Vermont Prepares For The Invasion Of The Emerald Ash Borer
Many of Vermont’s best-loved trees face serious threats from invasive pests that have destroyed millions of trees in some states. One of the most troubling is the emerald ash borer, a deadly forest predator which has no known, effective treatment. The insect hasn’t yet reached Vermont, but the state is getting ready for it.
In the woods of Townshend State Park, forest protection specialist Jim Esden is girdling an ash tree. With its flow of nutrients interrupted, the tree will die within a year. But the sacrifice could help detect the presence of the tiny beetle that could kill many more ash trees: the emerald ash borer.
Esden says the insects also girdle the trees, by tunneling beneath the bark.
"The female will lay her eggs in the crevices of the bark," he explains. :The larva will emerge from the egg and eat through the bark and eat through the cambium and phloem layer. It only takes two to four years for an infested tree to die."
Esden makes a shallow cut with his bow saw around the tree’s circumference.
"And then about eight inches down we’ll do that again," he says. With a draw knife, he scrapes away the bark between the two saw lines. He says the dying tree will give off volatile oils that attract the iridescent green insect in its flying stage.
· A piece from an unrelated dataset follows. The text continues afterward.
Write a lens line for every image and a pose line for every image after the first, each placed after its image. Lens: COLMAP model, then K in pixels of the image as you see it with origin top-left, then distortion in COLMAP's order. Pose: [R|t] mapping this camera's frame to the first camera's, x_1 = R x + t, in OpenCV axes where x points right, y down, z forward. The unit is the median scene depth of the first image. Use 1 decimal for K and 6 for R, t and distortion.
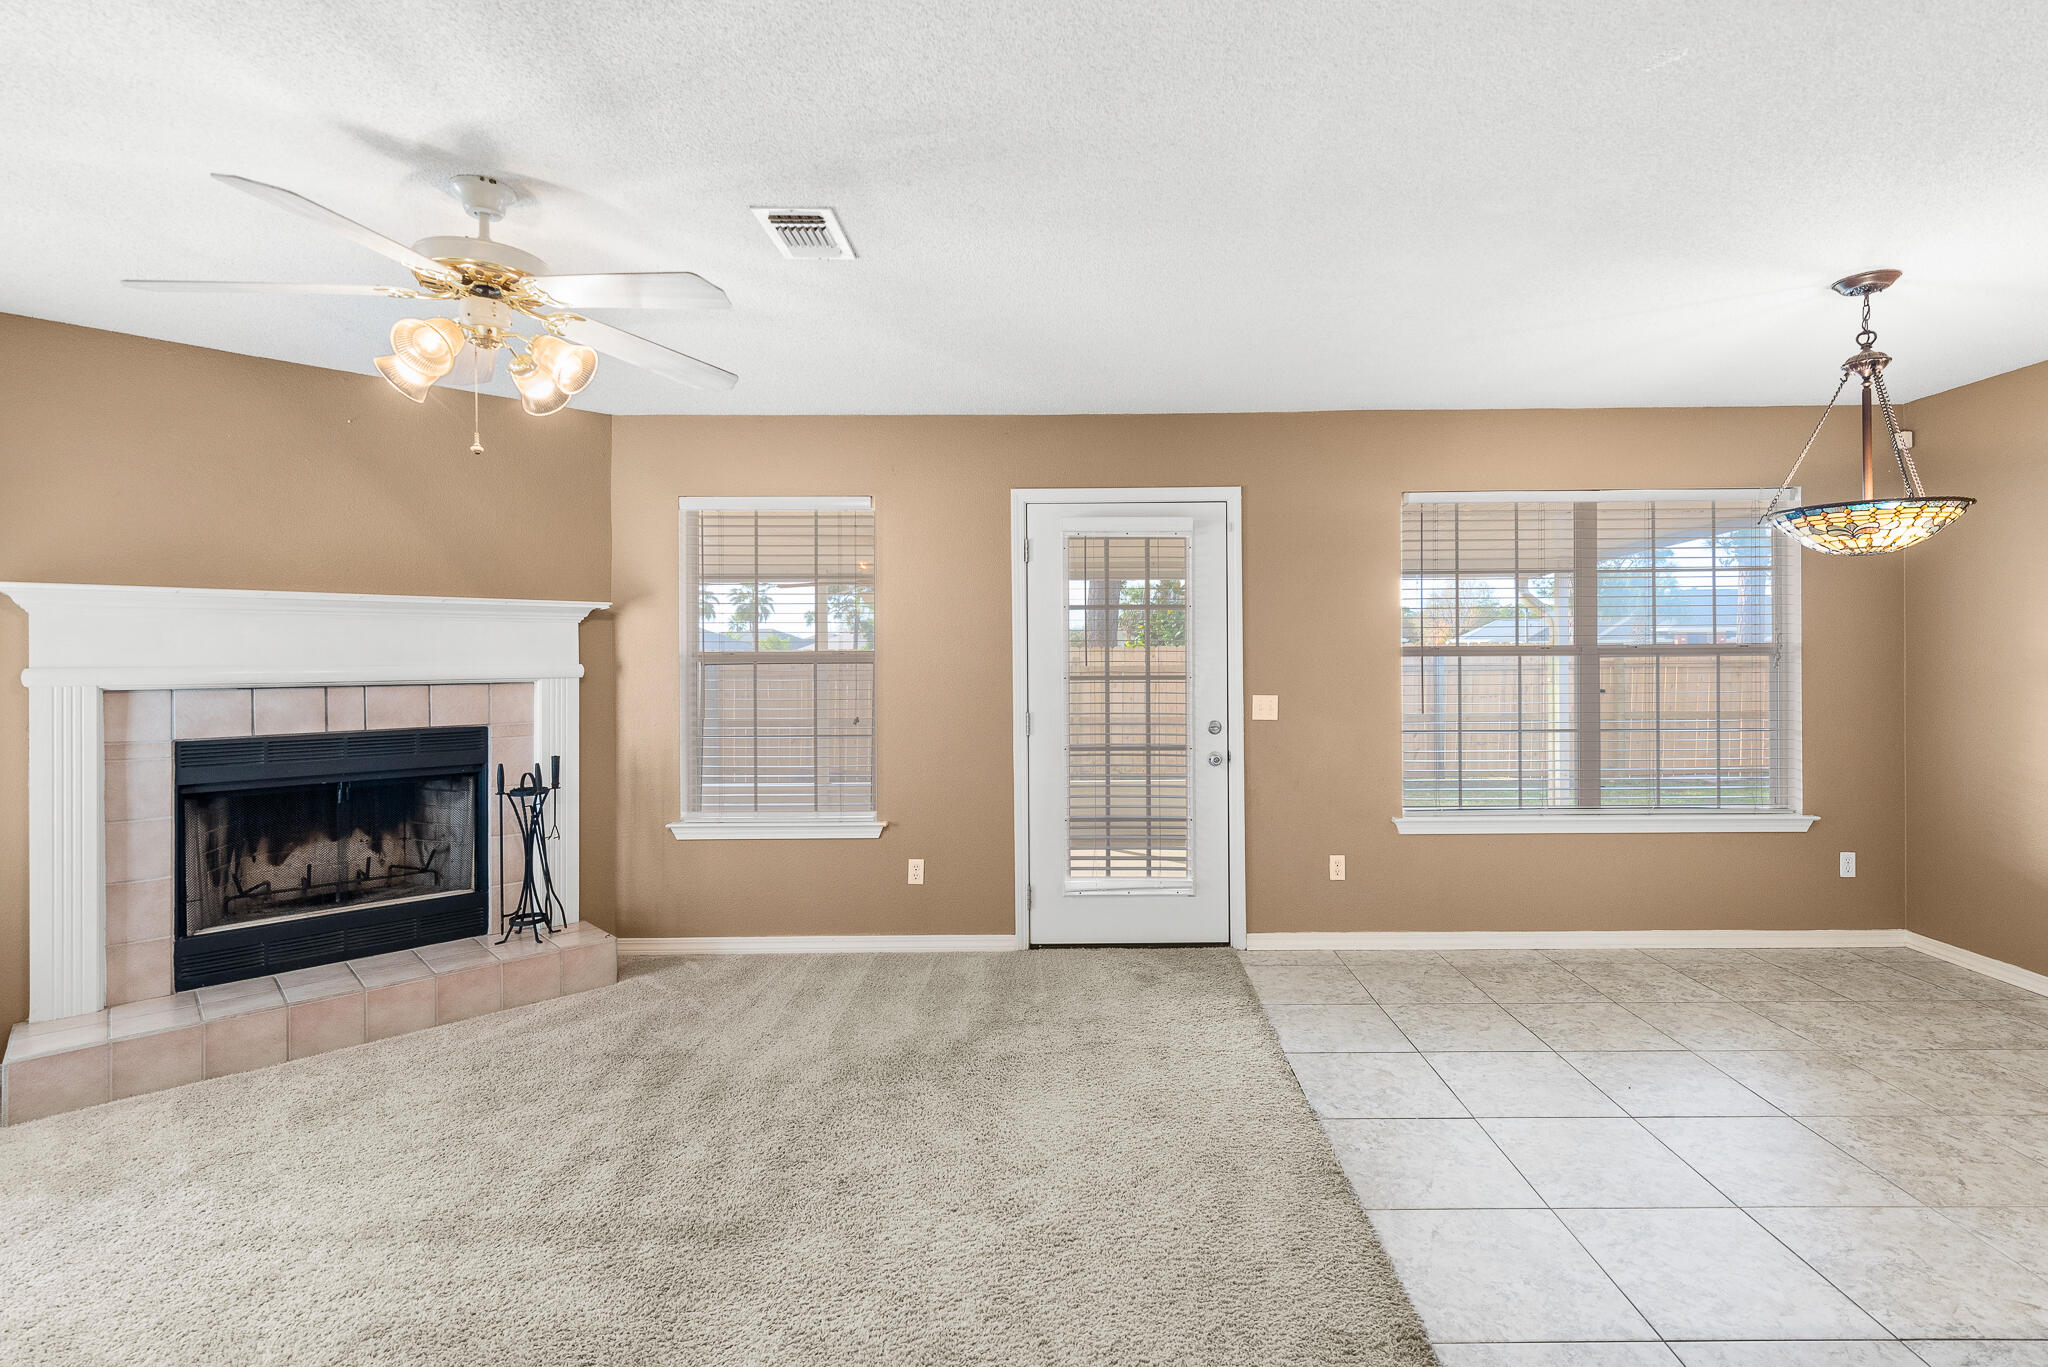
lens RADIAL K [[936.4, 0, 1060.7], [0, 936.4, 656.4], [0, 0, 1]] dist [0.013910, -0.002463]
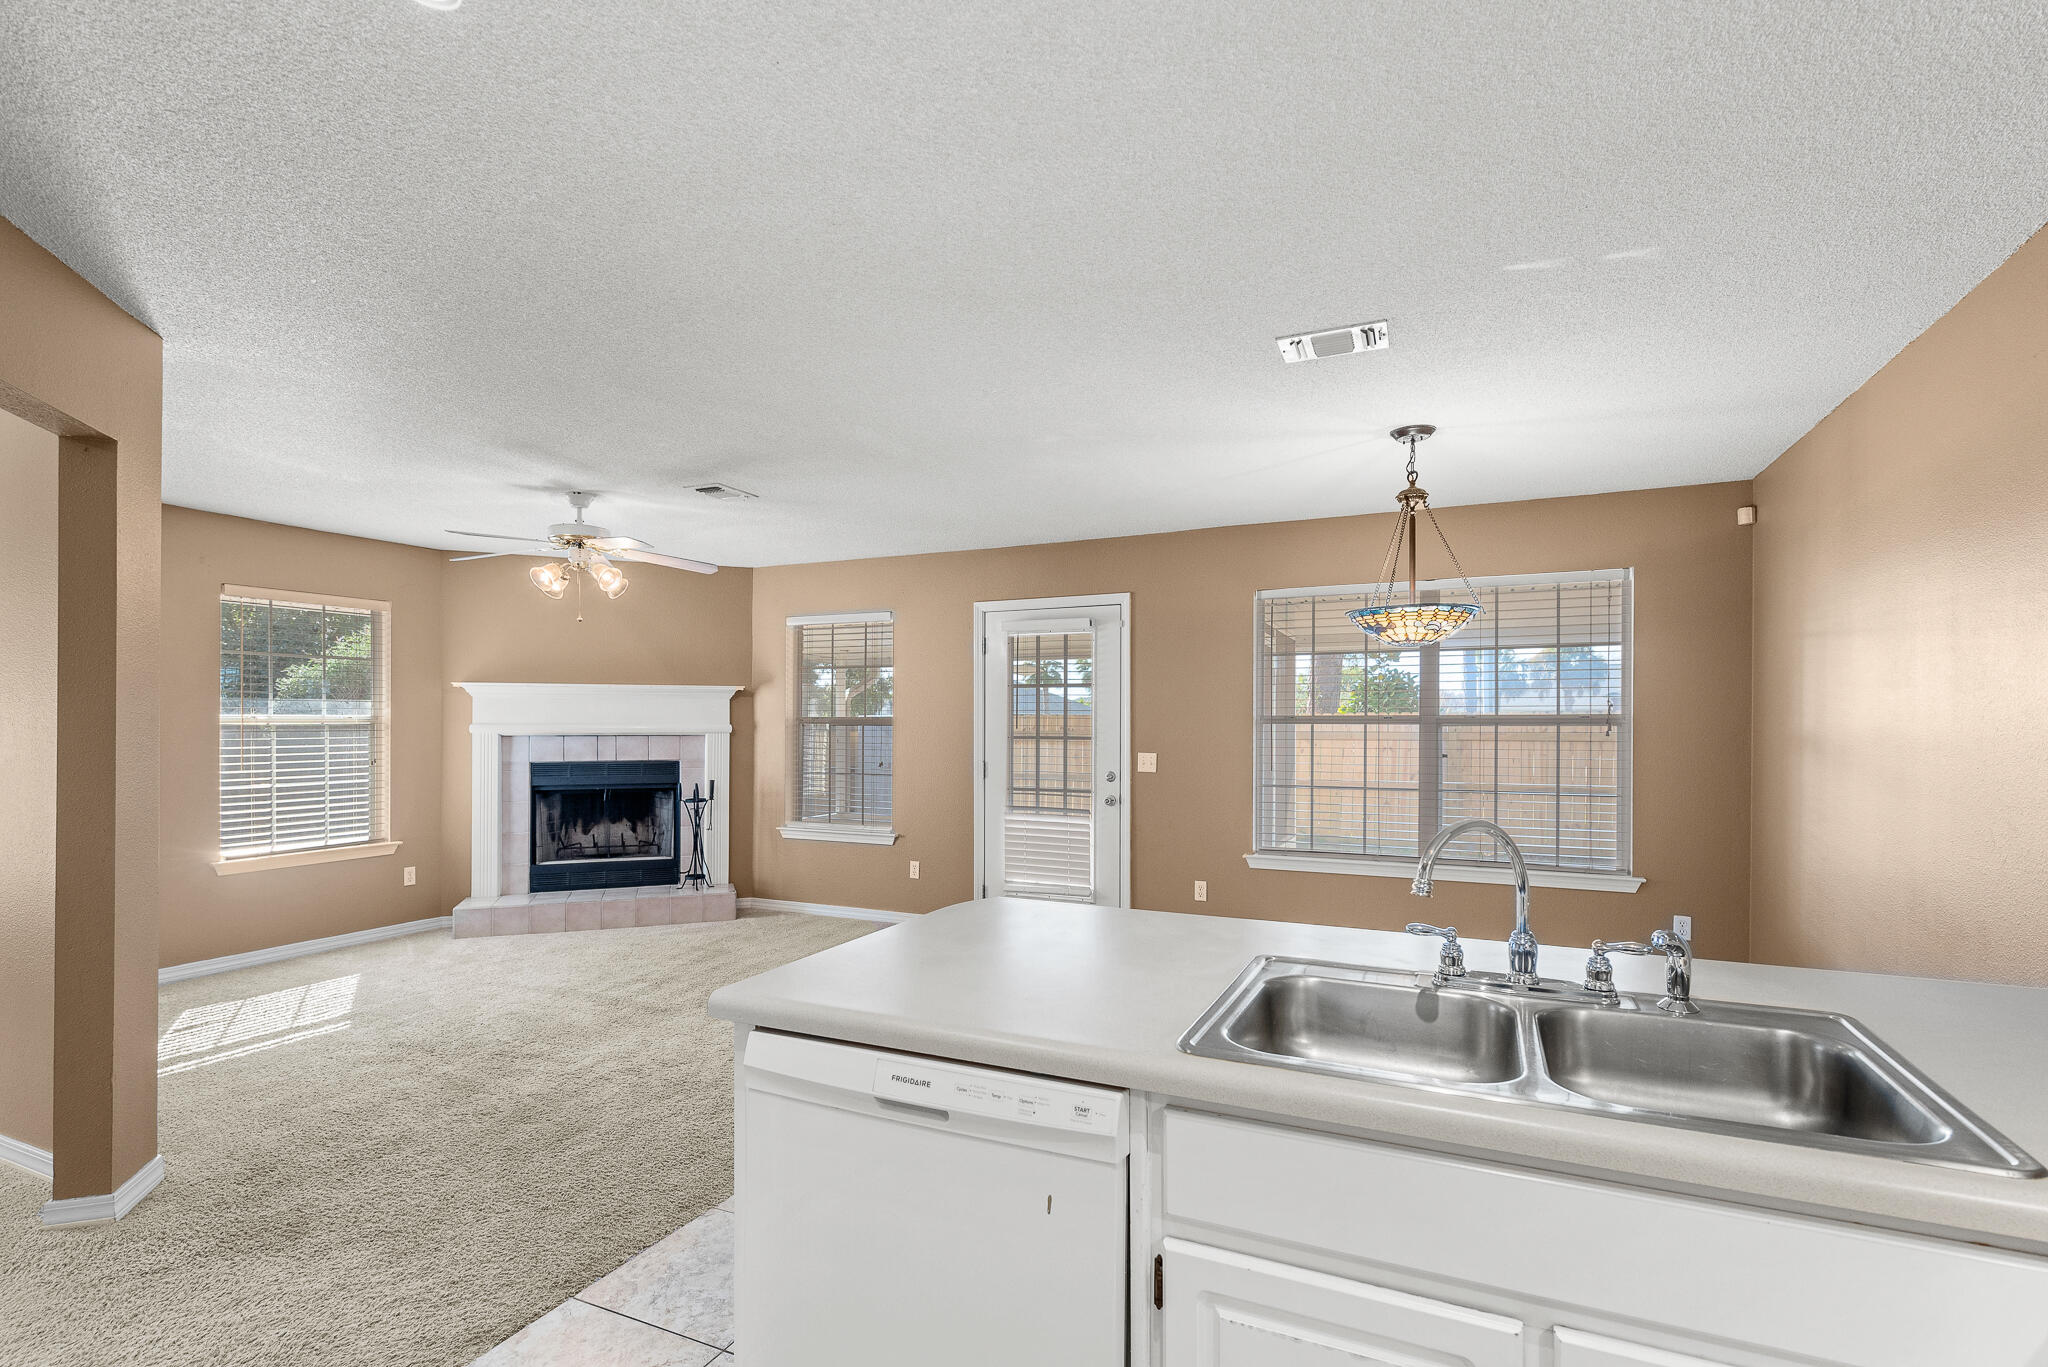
lens RADIAL K [[963.9, 0, 1020.4], [0, 963.9, 724.1], [0, 0, 1]] dist [0.015862, -0.005298]
pose [[0.902802, 0.008510, -0.429972, 0.662665], [-0.006007, 0.999956, 0.007179, -0.007167], [0.430014, -0.003899, 0.902814, -0.284246]]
"And if there is emerald ash borer in the area, we hope that it will be attracted to this tree," Esden says. "They’ll lay their eggs and before the hatched out larva can mature and leave this tree, we’ll cut it down and peel the bark off to look for those larvae."
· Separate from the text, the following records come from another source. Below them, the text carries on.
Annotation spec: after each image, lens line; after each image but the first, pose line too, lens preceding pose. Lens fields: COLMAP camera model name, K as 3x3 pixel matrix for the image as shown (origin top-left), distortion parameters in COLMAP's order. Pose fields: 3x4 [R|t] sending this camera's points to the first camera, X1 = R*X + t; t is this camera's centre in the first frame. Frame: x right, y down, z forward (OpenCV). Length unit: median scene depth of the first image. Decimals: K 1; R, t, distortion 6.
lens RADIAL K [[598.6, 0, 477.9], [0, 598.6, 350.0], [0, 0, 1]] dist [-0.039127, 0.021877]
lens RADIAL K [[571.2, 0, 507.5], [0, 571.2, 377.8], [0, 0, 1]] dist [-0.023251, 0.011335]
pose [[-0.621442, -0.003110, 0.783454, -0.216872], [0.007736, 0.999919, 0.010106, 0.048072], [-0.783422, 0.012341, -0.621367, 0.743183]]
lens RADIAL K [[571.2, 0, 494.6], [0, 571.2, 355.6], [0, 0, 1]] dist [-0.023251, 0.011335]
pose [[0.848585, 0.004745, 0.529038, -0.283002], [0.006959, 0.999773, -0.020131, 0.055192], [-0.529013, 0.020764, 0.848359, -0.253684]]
The emerald ash borer was first detected in this country in Detroit in 2002. Scientists think it came from Asia in packing materials.
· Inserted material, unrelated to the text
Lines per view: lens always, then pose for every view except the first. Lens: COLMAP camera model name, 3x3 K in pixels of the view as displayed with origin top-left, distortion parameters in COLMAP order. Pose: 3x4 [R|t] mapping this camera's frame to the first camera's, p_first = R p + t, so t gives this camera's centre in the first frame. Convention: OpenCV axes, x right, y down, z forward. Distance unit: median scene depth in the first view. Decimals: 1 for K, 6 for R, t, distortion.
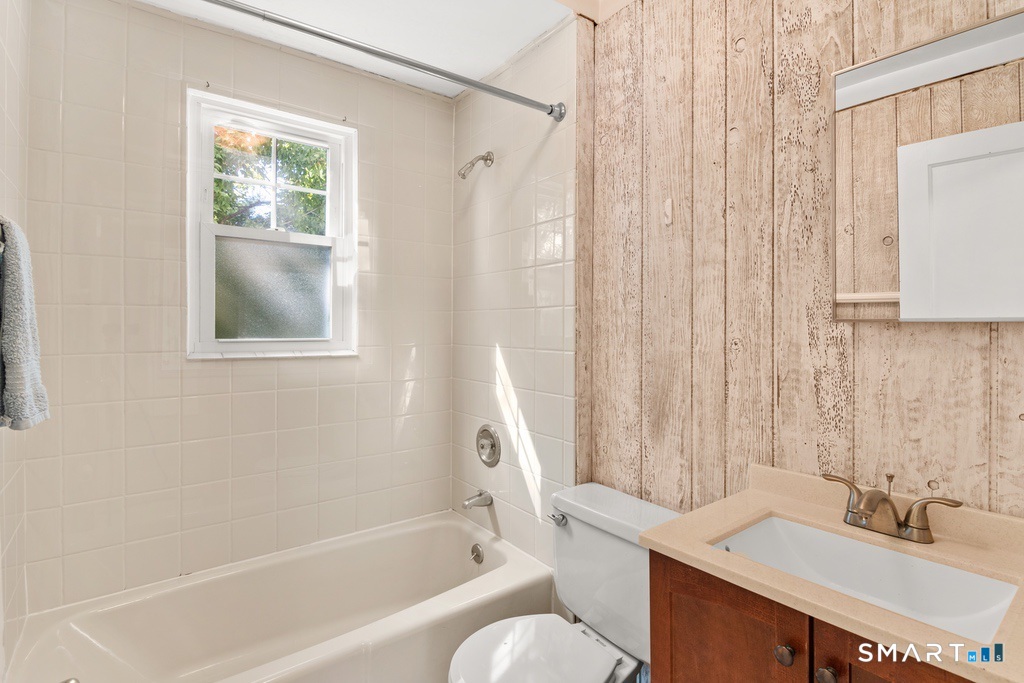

"We wanted to alert people that the emerald ash borer is on its way to Vermont...so that we can make plans to contain it when it gets here." - Betsy Whittaker, Dummerston Conservation Commission
So far early detection is the only realistic defense against the fast-moving pest, which is already killing trees on all sides of Vermont's borders. Esden says chemical treatments can sometimes help individual trees on lawns or in parks survive an infestation. But the treatments aren’t a practical solution in a state that has roughly 160 million ash trees.
Scientists are searching for a way to combat the infestations. But Esden says that’s going to take time.
"So our strategy in Vermont is not to eradicate, but simply slow down the spread of emerald ash borer," he says. "And that’s where citizen scientists are being so helpful."
Hundreds of volunteers have joined the effort to detect and contain the emerald ash borer and other pests that are threatening Vermont’s woods, including the hemlock woolly adelgid and the maple-loving Asian long-horned beetle.
On a recent Saturday a dozen volunteers were in Wilmington for the Forest Pest First Detector training. The program is by UVM Extension and several state and federal agencies. Volunteers learn how to recognize the pests in their adult and larval stages. They leave equipped with educational materials and handouts to alert their neighbors to the threat.
Betsy Whittaker attended the Wilmington training. Whittaker is a member of the Dummerston Conservation Commission, which had a small grant last year to map the town’s prominent ash trees.
"We presented our map to the select board and posted it in the town offices," Whittaker says. "We also talked with the town road crew and the tree warden. We wanted to alert people that the emerald ash borer is on its way -- if it's not already here -- so that we can make plans to contain it when it gets here."
One of the best containment strategies is to restrict the movement of wood. Forest pests often enter a region on firewood brought into campgrounds and vacation homes.
Whittaker has been visiting all the camping areas in her town. She’s aware of the dire predictions, that the ash tree will go the way of the chestnut and the elm. But she’s hopeful that won’t happen. And she says that when the ash borer is spotted in Vermont, it will be a volunteer who makes the discovery.